Input for this task: Begin
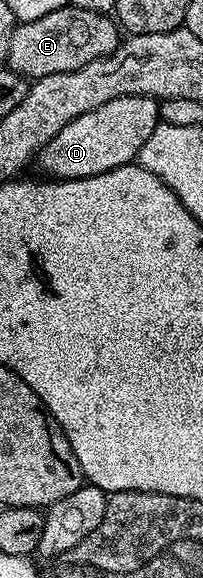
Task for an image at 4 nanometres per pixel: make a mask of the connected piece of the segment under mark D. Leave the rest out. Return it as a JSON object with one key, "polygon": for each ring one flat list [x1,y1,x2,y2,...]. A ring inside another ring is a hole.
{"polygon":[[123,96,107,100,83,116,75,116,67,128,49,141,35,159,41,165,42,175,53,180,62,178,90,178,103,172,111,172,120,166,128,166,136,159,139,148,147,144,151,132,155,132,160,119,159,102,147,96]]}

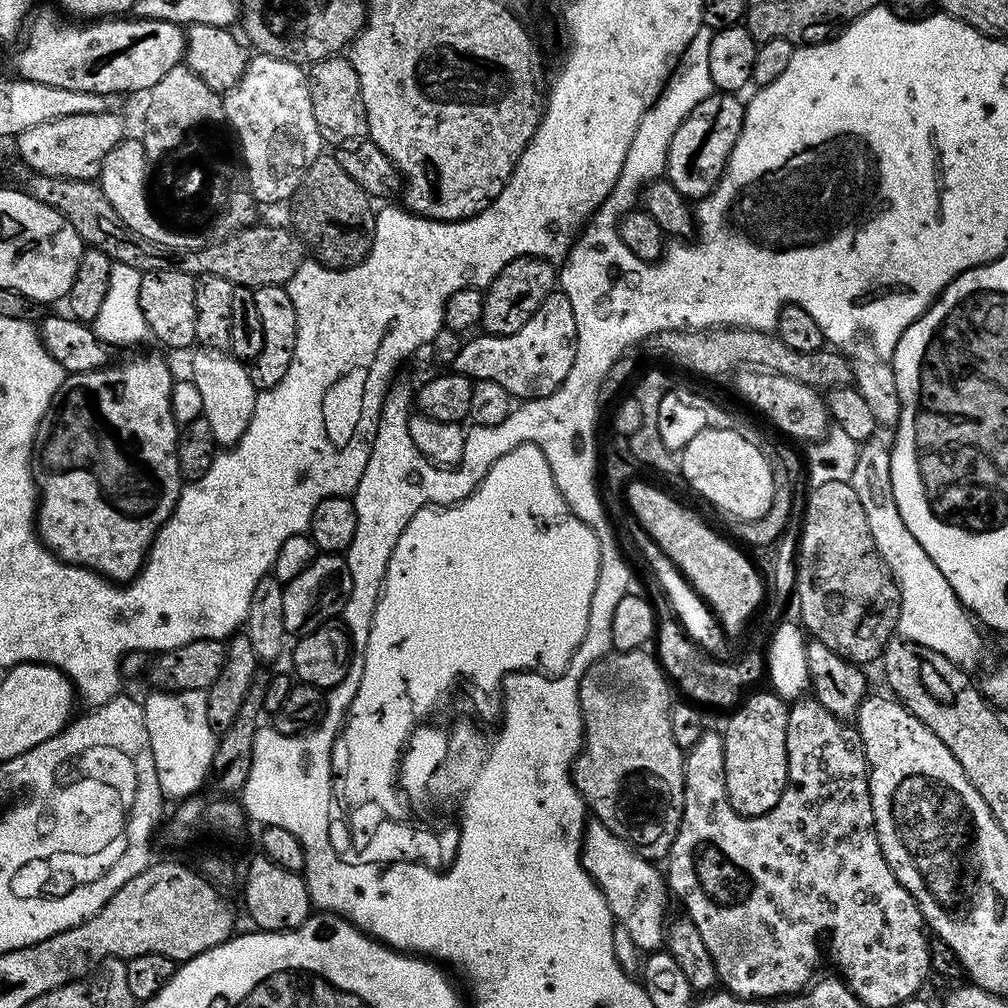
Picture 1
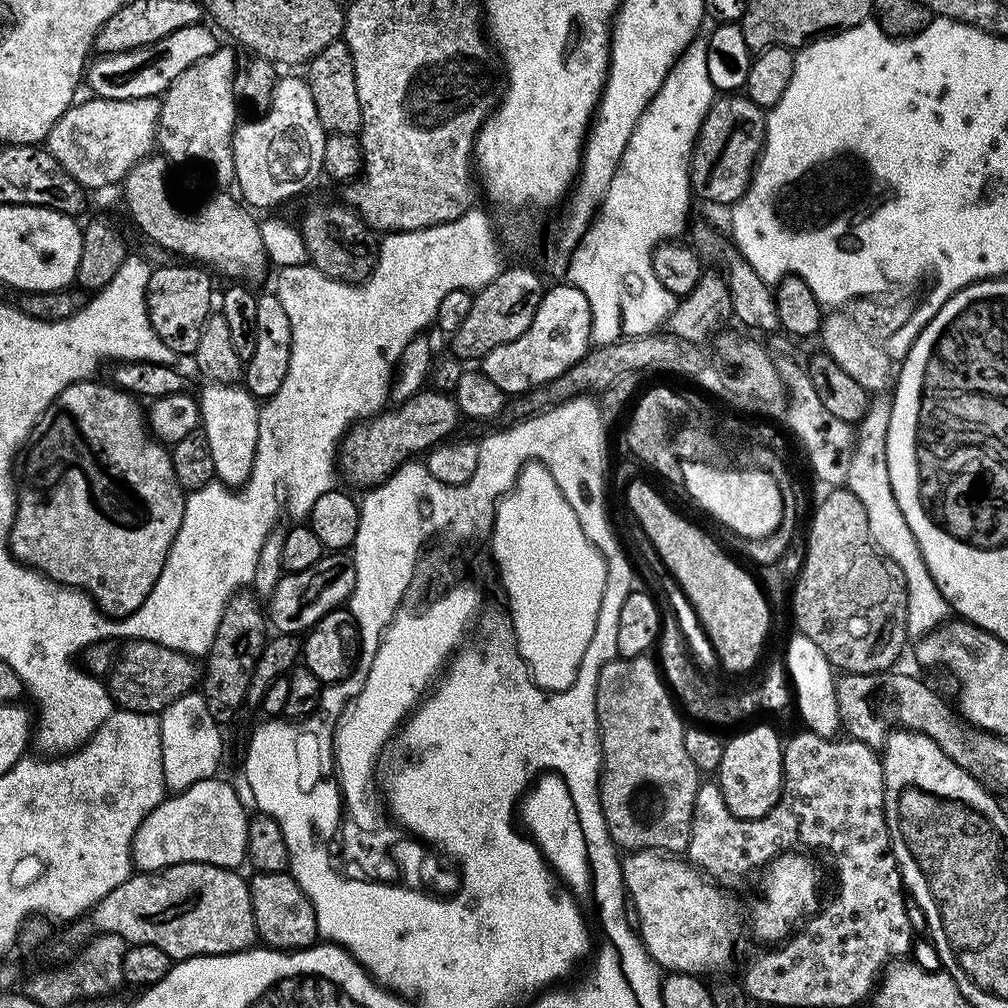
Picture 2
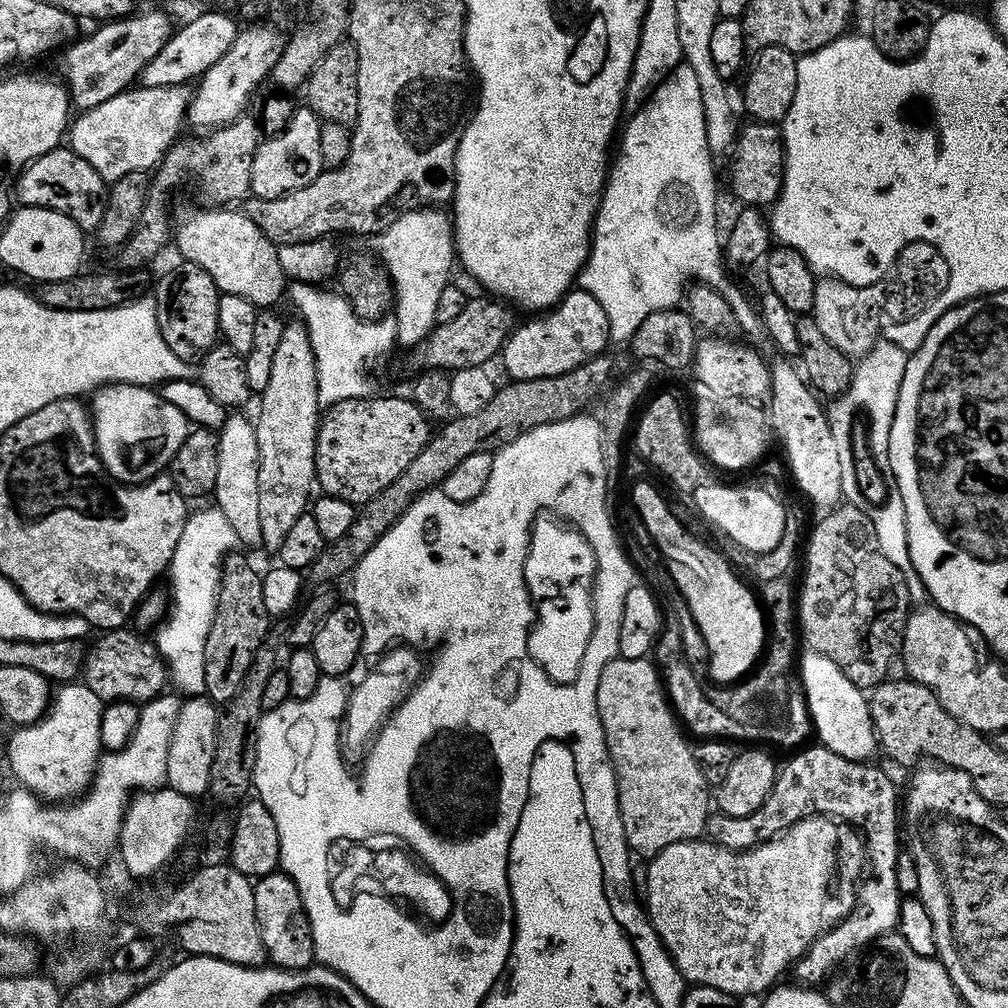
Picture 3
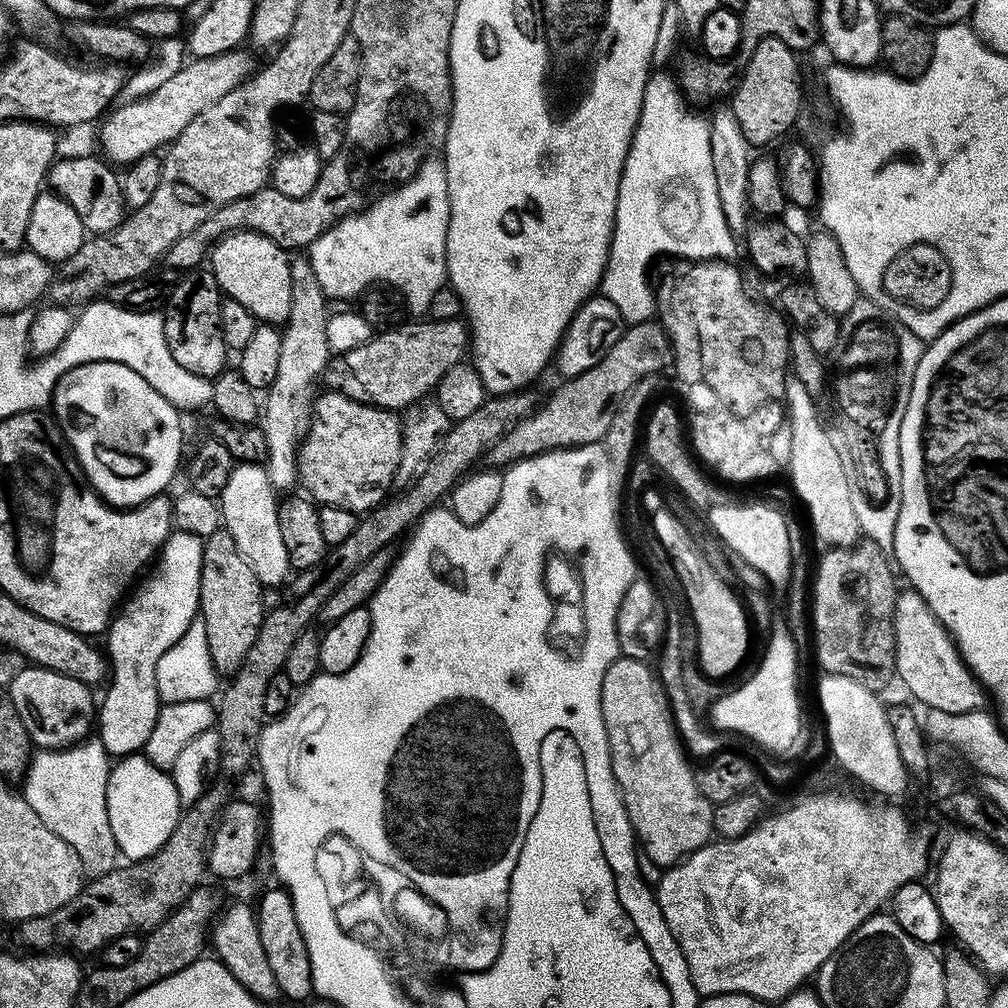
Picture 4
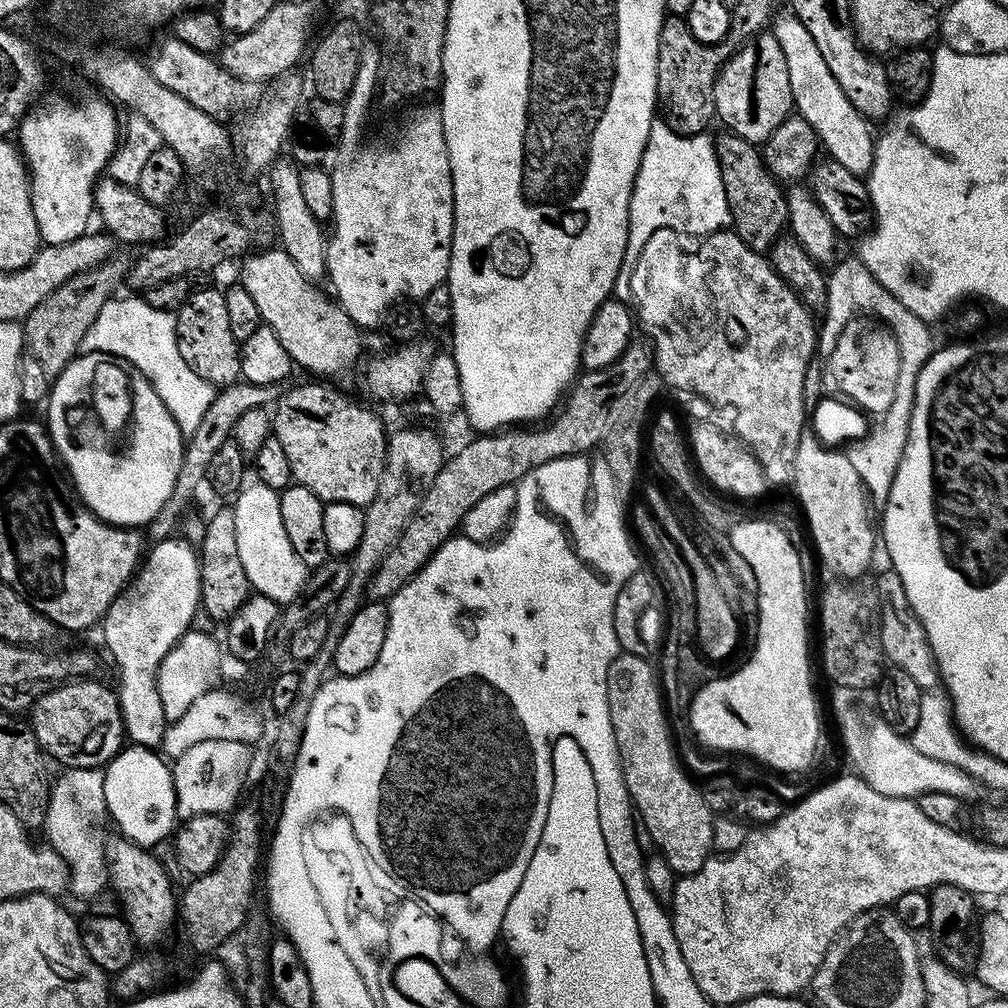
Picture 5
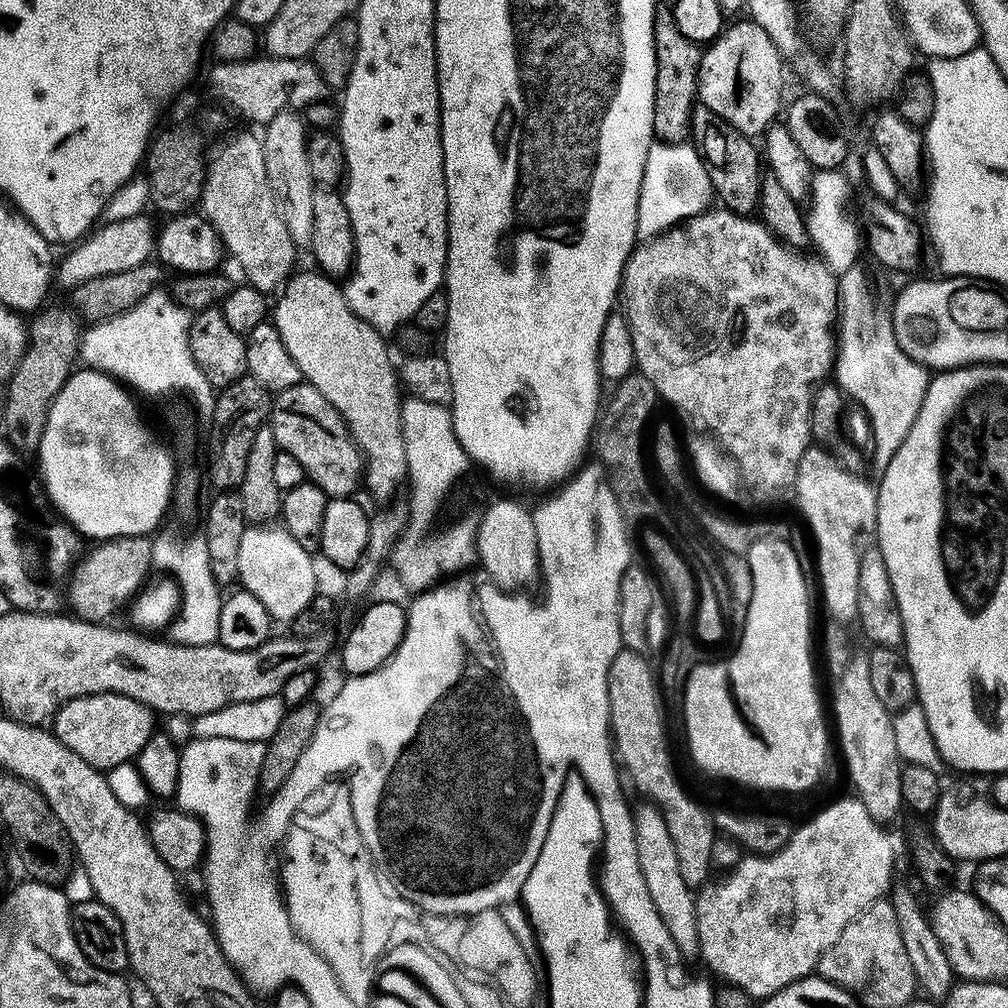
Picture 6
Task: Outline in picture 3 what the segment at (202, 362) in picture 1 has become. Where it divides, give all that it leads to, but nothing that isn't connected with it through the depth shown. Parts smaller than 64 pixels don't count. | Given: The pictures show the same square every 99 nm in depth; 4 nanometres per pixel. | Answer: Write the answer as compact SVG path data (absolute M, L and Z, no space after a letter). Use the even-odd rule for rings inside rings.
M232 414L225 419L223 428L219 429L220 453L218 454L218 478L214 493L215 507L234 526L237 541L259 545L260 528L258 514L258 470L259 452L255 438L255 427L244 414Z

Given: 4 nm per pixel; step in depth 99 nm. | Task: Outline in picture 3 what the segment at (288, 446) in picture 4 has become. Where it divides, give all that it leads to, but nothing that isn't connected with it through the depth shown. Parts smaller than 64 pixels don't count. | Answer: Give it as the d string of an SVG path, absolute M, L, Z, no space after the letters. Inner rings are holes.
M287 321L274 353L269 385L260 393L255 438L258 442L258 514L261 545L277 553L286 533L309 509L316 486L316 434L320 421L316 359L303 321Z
Input for this task: End
Give back exactly the lines from the one containing "Given: 4 nm" to the end of the material, both ends included.

Exercise solution
Given: 4 nm per pixel; step in depth 99 nm. | Task: Outline in picture 3 what the segment at (288, 446) in picture 4 has become. Where it divides, give all that it leads to, but nothing that isn't connected with it through the depth shown. Parts smaller than 64 pixels don't count. | Answer: Give it as the d string of an SVG path, absolute M, L, Z, no space after the letters. Inner rings are holes.
M287 321L274 353L269 385L260 393L255 438L258 442L258 514L261 545L277 553L286 533L309 509L316 486L316 434L320 421L316 359L303 321Z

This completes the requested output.